Yanıtlar belli; “ne o saatte uçuşumuz var ne de böyle bir eylemimiz.”
AİHM’ye gidiyor çaresiz, Avukat Tahir Elçi. Dosya ise yeniden Diyarbakır’a.
Bin bir zorlukla Sivil Havacılık Genel Müdürlüğü’nden yazı isteniyor geçen yıllarda.
Ve o yanıt geliyor:
Tam da o saatlerde, iki askeri uçağın, bombalarla yüklü biçimde o köylerin üzerinden geçtiği açıkça belirtiliyor.
AİHM’nin 2 milyon euro’luk rekor mahkumiyeti o belgeden sonra çıkıyor.
Kimine çok gelen o para, kimse için anlam ifade etmiyor.
Orada köyler var uzakta
Kuşkonar ve Koçağılı köyleri o gün boşaltılıyor.
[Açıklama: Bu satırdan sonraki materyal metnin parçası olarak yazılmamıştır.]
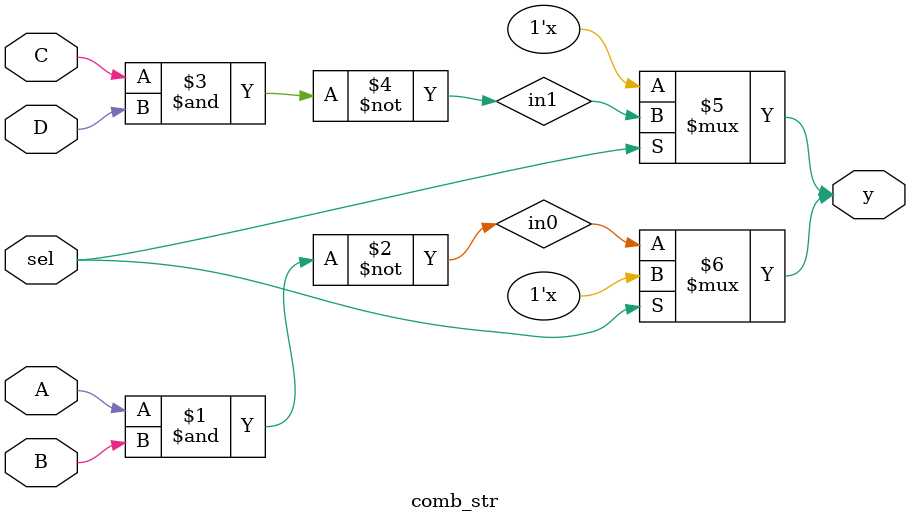
<source format=v>

  `timescale 10ns / 1ns
  
  module comb_str(output y, input sel, A, B, C, D);
    
    wire in0, in1;
    
    nand #(3) nand1(in0, A, B);
    nand #(4) nand2(in1, C, D);
    
    bufif1(y, in1, sel);
    bufif0(y, in0, sel);
    
  endmodule
  
</source>
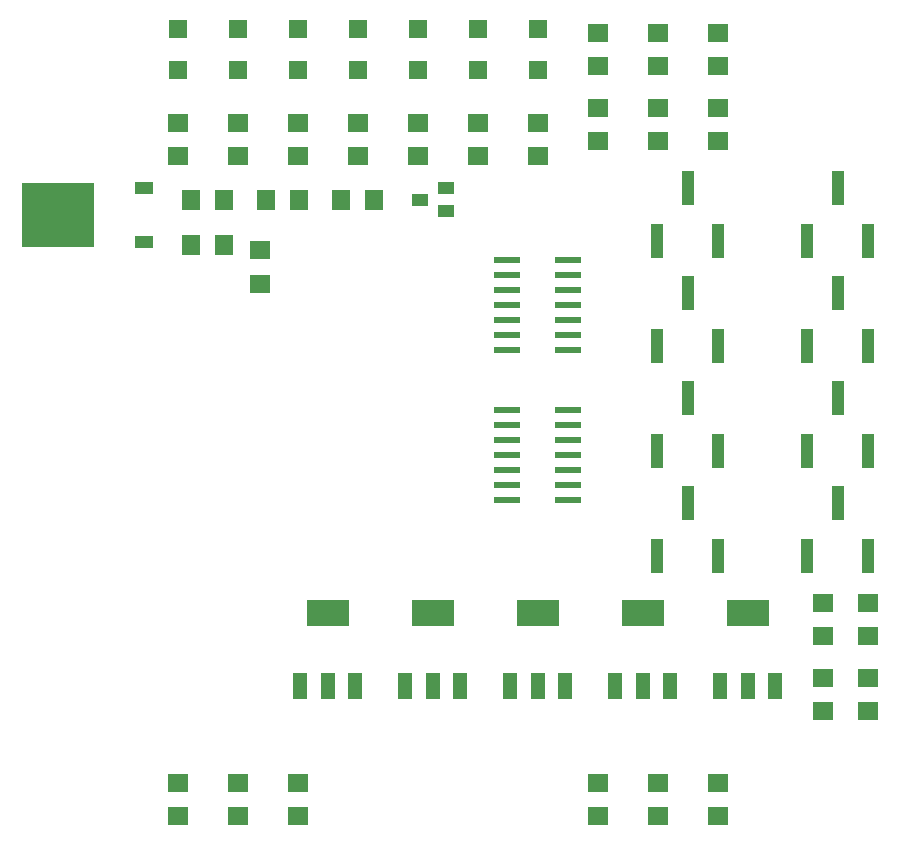
<source format=gtp>
G75*
G70*
%OFA0B0*%
%FSLAX24Y24*%
%IPPOS*%
%LPD*%
%AMOC8*
5,1,8,0,0,1.08239X$1,22.5*
%
%ADD10R,0.0866X0.0236*%
%ADD11R,0.0394X0.1181*%
%ADD12R,0.0710X0.0630*%
%ADD13R,0.0551X0.0394*%
%ADD14R,0.0630X0.0709*%
%ADD15R,0.2441X0.2126*%
%ADD16R,0.0630X0.0394*%
%ADD17R,0.0480X0.0880*%
%ADD18R,0.1417X0.0866*%
%ADD19R,0.0591X0.0591*%
D10*
X017156Y013180D03*
X017156Y013680D03*
X017156Y014180D03*
X017156Y014680D03*
X017156Y015180D03*
X017156Y015680D03*
X017156Y016180D03*
X017156Y018180D03*
X017156Y018680D03*
X017156Y019180D03*
X017156Y019680D03*
X017156Y020180D03*
X017156Y020680D03*
X017156Y021180D03*
X019204Y021180D03*
X019204Y020680D03*
X019204Y020180D03*
X019204Y019680D03*
X019204Y019180D03*
X019204Y018680D03*
X019204Y018180D03*
X019204Y016180D03*
X019204Y015680D03*
X019204Y015180D03*
X019204Y014680D03*
X019204Y014180D03*
X019204Y013680D03*
X019204Y013180D03*
D11*
X022176Y014794D03*
X023180Y013066D03*
X024184Y014794D03*
X023180Y016566D03*
X022176Y018294D03*
X024184Y018294D03*
X023180Y020066D03*
X022176Y021794D03*
X024184Y021794D03*
X023180Y023566D03*
X027176Y021794D03*
X028180Y020066D03*
X029184Y021794D03*
X028180Y023566D03*
X027176Y018294D03*
X028180Y016566D03*
X029184Y018294D03*
X029184Y014794D03*
X028180Y013066D03*
X027176Y014794D03*
X027176Y011294D03*
X029184Y011294D03*
X024184Y011294D03*
X022176Y011294D03*
D12*
X006180Y002620D03*
X006180Y003740D03*
X008180Y003740D03*
X008180Y002620D03*
X010180Y002620D03*
X010180Y003740D03*
X020180Y003740D03*
X020180Y002620D03*
X022180Y002620D03*
X022180Y003740D03*
X024180Y003740D03*
X024180Y002620D03*
X027680Y006120D03*
X027680Y007240D03*
X027680Y008620D03*
X027680Y009740D03*
X029180Y009740D03*
X029180Y008620D03*
X029180Y007240D03*
X029180Y006120D03*
X018180Y024620D03*
X018180Y025740D03*
X016180Y025740D03*
X016180Y024620D03*
X014180Y024620D03*
X014180Y025740D03*
X012180Y025740D03*
X012180Y024620D03*
X010180Y024620D03*
X010180Y025740D03*
X008180Y025740D03*
X008180Y024620D03*
X006180Y024620D03*
X006180Y025740D03*
X008930Y021490D03*
X008930Y020370D03*
X020180Y025120D03*
X020180Y026240D03*
X020180Y027620D03*
X020180Y028740D03*
X022180Y028740D03*
X022180Y027620D03*
X022180Y026240D03*
X022180Y025120D03*
X024180Y025120D03*
X024180Y026240D03*
X024180Y027620D03*
X024180Y028740D03*
D13*
X015113Y023554D03*
X015113Y022806D03*
X014247Y023180D03*
D14*
X012731Y023180D03*
X011629Y023180D03*
X010231Y023180D03*
X009129Y023180D03*
X007731Y023180D03*
X006629Y023180D03*
X006629Y021680D03*
X007731Y021680D03*
D15*
X002196Y022680D03*
D16*
X005070Y021782D03*
X005070Y023578D03*
D17*
X010270Y006960D03*
X011180Y006960D03*
X012090Y006960D03*
X013770Y006960D03*
X014680Y006960D03*
X015590Y006960D03*
X017270Y006960D03*
X018180Y006960D03*
X019090Y006960D03*
X020770Y006960D03*
X021680Y006960D03*
X022590Y006960D03*
X024270Y006960D03*
X025180Y006960D03*
X026090Y006960D03*
D18*
X025180Y009400D03*
X021680Y009400D03*
X018180Y009400D03*
X014680Y009400D03*
X011180Y009400D03*
D19*
X010180Y027491D03*
X010180Y028869D03*
X008180Y028869D03*
X008180Y027491D03*
X006180Y027491D03*
X006180Y028869D03*
X012180Y028869D03*
X012180Y027491D03*
X014180Y027491D03*
X014180Y028869D03*
X016180Y028869D03*
X016180Y027491D03*
X018180Y027491D03*
X018180Y028869D03*
M02*

</source>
Kuşkonar köylüleri, yakındaki korunaklı korucu köyüne yerleşiyor.
Koçağılı köylülerinin bir bölümü Mersin’e, bir bölümü Siirt’e.
Bir daha köylerine dönemeyen, o köyleri son kez bombalanmış gören köylüler, yıllarca hesap bile soramıyor.
Kuşkonar’ında bir toplu mezar
Kuşkonar köyü, Mart 1994.
Kürtçe ağıtlar eşliğinde, kadın, çocuk, genç, yaşlı 25 kişi, parçalanmış cesetleriyle toplu mezara gömülüyor.
O mezarın bulunduğu köy terk ediliyor.
Otopsi yapılmadan gömüldükleri için o 25 kişi kayıtlarda hâlâ “sağ” olarak geçiyor.
Kapanmamış, kenarından kan sızan bir dosya ise AİHM kararından sonra Diyarbakır’da gerçekten ele alınmayı bekliyor.
Hakiki bir barış için, gerçek bir yüzleşme gerekiyor.